_Objectives_.
1. In the Chinese stocks article, by about how much did last week's market flurry push Chinese stocks up?
2. Retype the Chinese stocks article word for word, everything from "Photo: Andrew Vanburen" down to "months of losses.".

_Source_.
Cement and building material plays were buoyed by Beijing's plan to spend 150 billion usd on infrastructure projects.
Photo: Andrew Vanburen

Translated by Andrew Vanburen from a Chinese-language piece in Sinafinance

LAST WEEK'S MARKET FLURRY pushed Chinese stocks up nearly 4%, helping make up for months of losses.

To help put the mini recovery in context, four market watchers were asked where they expect shares to head.

Galaxy Securities said the recent and sudden sharp recovery in China’s capital markets was long expected given the depressed state of share prices for an extended period.

“It is an upsurge, to be sure, but it’s not accurate to call it a rebound or a sustainable recovery,” Galaxy said.

The research house added that stimulus measures – whether real or implied – in the US and Europe were chiefly behind the recent run, and Beijing’s following suit with a major domestic spending push of its own helped matters along.

_Given data_.
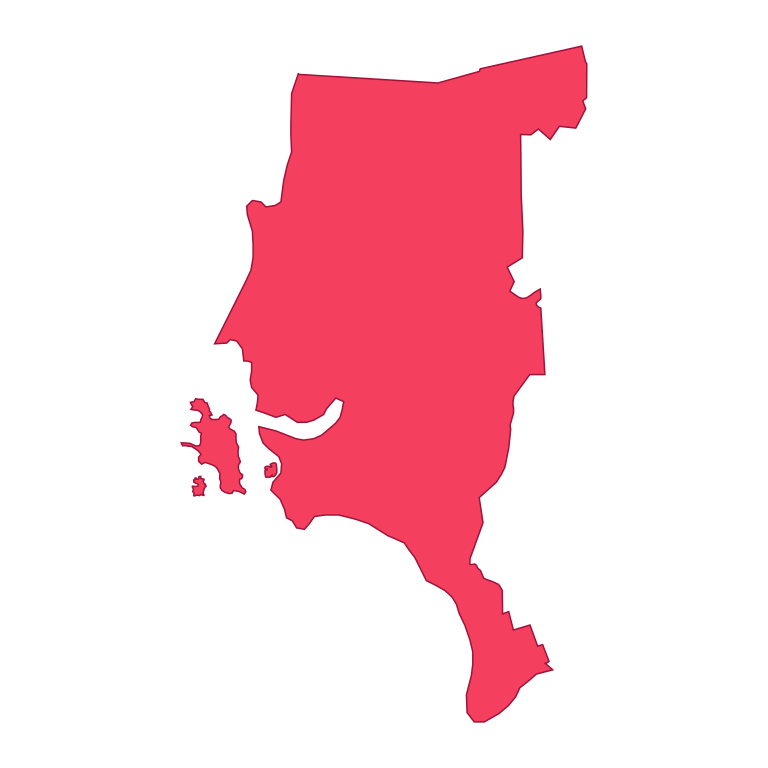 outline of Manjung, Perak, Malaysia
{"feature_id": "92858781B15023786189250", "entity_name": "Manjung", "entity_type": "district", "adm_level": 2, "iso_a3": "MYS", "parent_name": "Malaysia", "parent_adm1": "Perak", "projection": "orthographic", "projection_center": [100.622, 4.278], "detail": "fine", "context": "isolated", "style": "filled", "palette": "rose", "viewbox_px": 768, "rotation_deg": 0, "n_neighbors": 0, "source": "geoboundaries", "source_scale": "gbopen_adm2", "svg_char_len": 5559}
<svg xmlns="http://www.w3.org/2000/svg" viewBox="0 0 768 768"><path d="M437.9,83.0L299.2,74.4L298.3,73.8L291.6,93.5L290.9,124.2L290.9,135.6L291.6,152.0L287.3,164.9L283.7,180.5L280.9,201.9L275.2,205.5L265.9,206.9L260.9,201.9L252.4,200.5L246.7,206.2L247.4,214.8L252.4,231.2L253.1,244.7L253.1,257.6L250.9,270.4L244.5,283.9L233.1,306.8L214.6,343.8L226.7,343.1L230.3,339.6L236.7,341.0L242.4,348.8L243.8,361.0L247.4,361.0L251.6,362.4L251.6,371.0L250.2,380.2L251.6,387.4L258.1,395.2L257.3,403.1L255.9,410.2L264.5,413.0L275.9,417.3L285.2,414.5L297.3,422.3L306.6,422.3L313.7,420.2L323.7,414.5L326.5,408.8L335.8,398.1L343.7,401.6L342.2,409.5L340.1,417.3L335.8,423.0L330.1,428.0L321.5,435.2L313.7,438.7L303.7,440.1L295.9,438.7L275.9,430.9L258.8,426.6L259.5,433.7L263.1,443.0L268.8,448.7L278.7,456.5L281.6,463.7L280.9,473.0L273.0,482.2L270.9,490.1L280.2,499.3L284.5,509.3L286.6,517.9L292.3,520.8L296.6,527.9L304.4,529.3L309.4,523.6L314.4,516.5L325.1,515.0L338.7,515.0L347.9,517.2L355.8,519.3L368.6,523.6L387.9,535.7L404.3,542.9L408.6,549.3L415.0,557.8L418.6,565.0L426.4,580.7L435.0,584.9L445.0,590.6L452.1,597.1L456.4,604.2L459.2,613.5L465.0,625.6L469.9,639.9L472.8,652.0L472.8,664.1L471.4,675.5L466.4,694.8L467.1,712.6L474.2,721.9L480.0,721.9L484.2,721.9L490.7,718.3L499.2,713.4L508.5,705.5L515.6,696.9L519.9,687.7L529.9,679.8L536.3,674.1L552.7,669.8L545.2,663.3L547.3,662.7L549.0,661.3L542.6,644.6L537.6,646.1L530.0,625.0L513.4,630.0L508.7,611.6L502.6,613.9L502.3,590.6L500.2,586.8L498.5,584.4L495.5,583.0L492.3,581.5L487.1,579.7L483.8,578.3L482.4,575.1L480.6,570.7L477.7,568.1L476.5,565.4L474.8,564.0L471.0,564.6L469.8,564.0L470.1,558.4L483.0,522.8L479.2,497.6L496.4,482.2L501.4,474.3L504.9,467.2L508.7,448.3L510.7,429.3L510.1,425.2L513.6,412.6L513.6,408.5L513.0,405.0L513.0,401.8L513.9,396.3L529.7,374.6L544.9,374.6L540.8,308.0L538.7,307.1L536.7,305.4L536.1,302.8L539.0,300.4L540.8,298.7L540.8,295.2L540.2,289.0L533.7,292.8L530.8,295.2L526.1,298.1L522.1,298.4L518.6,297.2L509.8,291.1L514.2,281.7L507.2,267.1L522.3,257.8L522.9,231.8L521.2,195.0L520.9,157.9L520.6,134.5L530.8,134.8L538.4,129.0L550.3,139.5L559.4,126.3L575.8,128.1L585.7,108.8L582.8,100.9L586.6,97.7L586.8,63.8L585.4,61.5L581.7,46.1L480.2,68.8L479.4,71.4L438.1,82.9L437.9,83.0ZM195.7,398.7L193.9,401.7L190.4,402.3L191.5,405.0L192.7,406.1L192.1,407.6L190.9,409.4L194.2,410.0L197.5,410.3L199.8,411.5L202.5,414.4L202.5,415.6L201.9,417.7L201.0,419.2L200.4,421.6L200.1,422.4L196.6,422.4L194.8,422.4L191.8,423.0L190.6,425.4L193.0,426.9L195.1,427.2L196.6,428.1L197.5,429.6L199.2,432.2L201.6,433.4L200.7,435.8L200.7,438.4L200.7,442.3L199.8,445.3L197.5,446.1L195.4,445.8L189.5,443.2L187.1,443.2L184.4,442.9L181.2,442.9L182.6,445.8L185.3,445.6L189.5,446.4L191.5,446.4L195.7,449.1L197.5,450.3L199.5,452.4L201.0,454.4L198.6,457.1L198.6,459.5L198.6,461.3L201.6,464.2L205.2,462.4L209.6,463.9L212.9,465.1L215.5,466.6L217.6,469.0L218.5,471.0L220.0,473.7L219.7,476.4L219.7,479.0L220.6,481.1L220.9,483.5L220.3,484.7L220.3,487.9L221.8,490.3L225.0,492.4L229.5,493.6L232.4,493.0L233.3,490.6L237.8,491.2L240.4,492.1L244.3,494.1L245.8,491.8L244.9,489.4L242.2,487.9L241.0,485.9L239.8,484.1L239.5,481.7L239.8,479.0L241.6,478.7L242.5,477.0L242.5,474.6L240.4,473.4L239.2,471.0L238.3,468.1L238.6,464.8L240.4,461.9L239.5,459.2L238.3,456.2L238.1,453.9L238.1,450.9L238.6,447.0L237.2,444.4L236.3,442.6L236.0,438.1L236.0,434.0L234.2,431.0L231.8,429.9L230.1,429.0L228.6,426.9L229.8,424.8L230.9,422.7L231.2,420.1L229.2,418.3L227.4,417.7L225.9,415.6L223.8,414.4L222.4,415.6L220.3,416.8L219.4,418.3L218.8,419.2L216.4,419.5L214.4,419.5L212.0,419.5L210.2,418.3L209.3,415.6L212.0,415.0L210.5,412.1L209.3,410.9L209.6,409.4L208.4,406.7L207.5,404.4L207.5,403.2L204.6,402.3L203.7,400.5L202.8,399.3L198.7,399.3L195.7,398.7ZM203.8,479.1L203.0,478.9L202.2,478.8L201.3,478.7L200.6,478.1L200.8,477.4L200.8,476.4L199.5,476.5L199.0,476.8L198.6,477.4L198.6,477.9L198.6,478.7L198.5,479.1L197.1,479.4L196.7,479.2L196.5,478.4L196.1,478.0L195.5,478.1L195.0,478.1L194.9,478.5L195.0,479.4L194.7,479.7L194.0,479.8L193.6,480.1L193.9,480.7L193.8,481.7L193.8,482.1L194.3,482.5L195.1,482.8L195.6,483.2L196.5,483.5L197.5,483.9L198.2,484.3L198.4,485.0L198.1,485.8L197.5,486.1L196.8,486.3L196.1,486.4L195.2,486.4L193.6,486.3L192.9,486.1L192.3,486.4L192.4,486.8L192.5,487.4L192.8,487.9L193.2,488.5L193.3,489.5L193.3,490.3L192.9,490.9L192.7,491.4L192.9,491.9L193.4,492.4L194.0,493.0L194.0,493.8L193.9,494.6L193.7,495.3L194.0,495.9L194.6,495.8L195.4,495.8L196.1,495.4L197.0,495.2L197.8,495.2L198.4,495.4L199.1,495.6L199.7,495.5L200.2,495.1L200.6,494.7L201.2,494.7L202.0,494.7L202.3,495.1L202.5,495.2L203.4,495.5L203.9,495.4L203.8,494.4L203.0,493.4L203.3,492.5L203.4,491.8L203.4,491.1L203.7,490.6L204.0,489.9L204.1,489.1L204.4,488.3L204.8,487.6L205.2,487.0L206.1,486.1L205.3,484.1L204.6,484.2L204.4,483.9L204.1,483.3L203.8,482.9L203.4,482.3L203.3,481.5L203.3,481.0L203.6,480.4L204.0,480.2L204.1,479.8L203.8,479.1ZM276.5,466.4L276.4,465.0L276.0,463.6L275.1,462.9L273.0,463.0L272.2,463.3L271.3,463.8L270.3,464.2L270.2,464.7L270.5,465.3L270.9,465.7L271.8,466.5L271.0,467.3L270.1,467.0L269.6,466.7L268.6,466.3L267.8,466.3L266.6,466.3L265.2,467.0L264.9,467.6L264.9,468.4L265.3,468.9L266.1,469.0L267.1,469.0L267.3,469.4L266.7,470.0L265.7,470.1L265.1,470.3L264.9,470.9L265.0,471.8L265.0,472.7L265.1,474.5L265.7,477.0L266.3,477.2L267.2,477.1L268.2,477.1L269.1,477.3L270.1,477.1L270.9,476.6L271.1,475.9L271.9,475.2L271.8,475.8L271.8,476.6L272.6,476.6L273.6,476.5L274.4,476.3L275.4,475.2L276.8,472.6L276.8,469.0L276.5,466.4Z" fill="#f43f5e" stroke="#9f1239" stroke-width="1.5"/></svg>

_Results for the exercise_.
1. Nearly 4%

2.
Photo: Andrew Vanburen

Translated by Andrew Vanburen from a Chinese-language piece in Sinafinance

LAST WEEK'S MARKET FLURRY pushed Chinese stocks up nearly 4%, helping make up for months of losses.